Task details. Exact copies of all the lines below are wanted, without a single picture.

Source data.
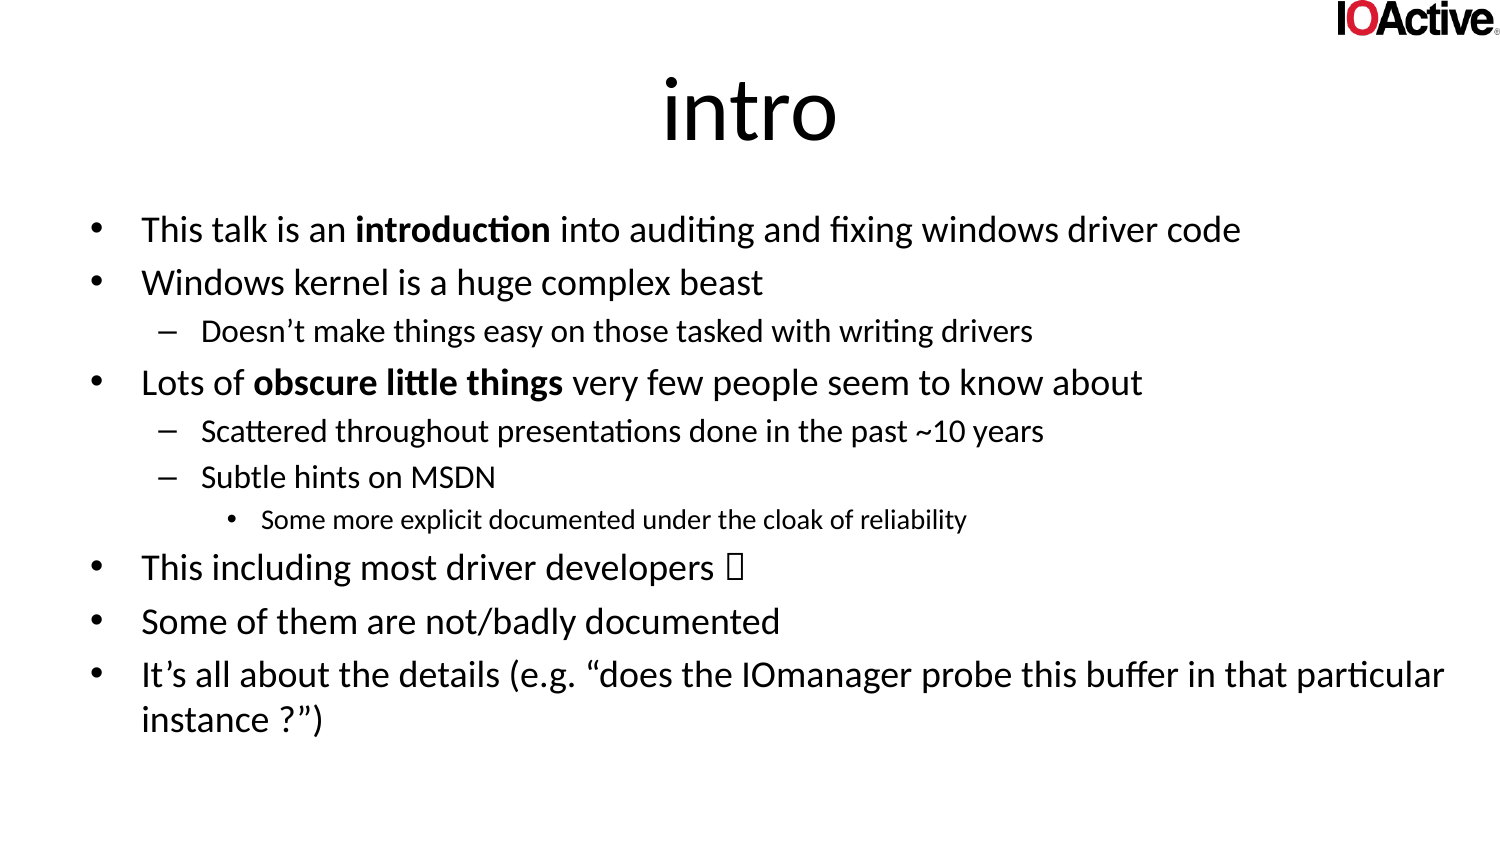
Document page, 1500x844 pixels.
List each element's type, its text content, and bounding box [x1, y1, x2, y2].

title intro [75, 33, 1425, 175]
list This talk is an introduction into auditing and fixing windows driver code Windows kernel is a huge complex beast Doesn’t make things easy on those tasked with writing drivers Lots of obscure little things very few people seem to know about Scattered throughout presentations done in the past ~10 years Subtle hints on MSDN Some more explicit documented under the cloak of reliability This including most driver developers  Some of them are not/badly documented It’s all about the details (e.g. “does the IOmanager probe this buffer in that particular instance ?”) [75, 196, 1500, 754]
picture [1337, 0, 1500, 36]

Your response.
Document page, 1500x844 pixels.
List each element's type, its text content, and bounding box [x1, y1, x2, y2].

title intro [75, 33, 1425, 175]
list This talk is an introduction into auditing and fixing windows driver code Windows kernel is a huge complex beast Doesn’t make things easy on those tasked with writing drivers Lots of obscure little things very few people seem to know about Scattered throughout presentations done in the past ~10 years Subtle hints on MSDN Some more explicit documented under the cloak of reliability This including most driver developers  Some of them are not/badly documented It’s all about the details (e.g. “does the IOmanager probe this buffer in that particular instance ?”) [75, 196, 1500, 754]
picture [1337, 0, 1500, 36]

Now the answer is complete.